8. Shoes make your feet stay cooler in hot weather. Yes, on a hot summers day feet can get very hot in boots. Shoes do provide that extra breathing for the feet allowing them to stay cooler.
9. The ankle support provided by boots is a myth. Going back to number 4, I disagree. In certain terrains where slips and falls are possible, I believe the extra hight of the boot provides additional ankle support and the strength of the boot provides a lot better support to the feet and give more leverage on uneven trails or cross-country routes.
10. Boots stay wetter longer than shoes. This would depend on the type of boot and material used.
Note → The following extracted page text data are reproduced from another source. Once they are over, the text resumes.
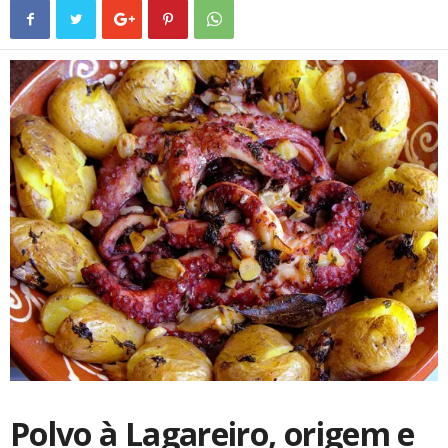
Polvo à Lagareiro, origem e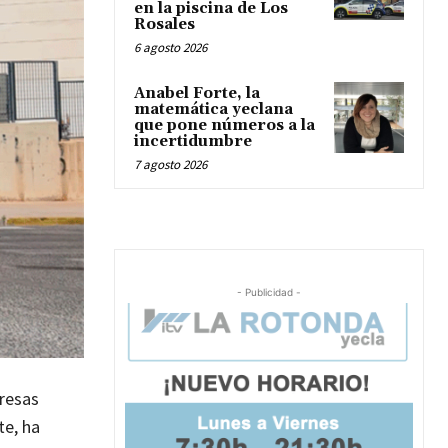
en la piscina de Los
Rosales
6 agosto 2026
Anabel Forte, la
matemática yeclana
que pone números a la
incertidumbre
7 agosto 2026
- Publicidad -
resas
te, ha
For example, if it were a heavy leather boot that is soaked this would take quite a while to dry out. A fabric boot, on the other hand, would dry in the same amount of time as equivalent hiking shoes. This is all dependent on material type and amount.
Also, water enters shoes a lot easier than it does boots. Wearing mid or high cut boots could easily walk through a few inches of water and have no water absorbed. Water will certainly have a more difficult time entering boots and getting your feet wet than it ill a pair of shoes.
As you may have picked up in this article, my personal preference would be hiking boots. The main reasons being I believe the offer better protection to the foot and ankle, they keep foreign bodies out (water, thorns, twigs etc.) and they last longer. Unless I’m going for a leisurely stroll in the park, I would undoubtedly choose hiking boots. Currently, I am using Berghaus Expeditor AQ Trek Waterproof Boots, and I love them.
What it really comes down to is your personal preference. When thinking about whether to buy hiking shoes or hiking boots there really no right or wrong answer. It is what best suits you. Think about where you will be hiking, the weather, the terrain and how much you want to spend. Most of all, when buying footwear your number one priority is comfort. Can you walk for hours out in the wilderness in your choice of footwear?
All these issues build your hiking personality. My suggestion, go into your local outdoors shop like GoOutdoors and try on many pairs of shoes and boots, check reviews online, and make your decision.
When you have made your decision, its time to put them to work.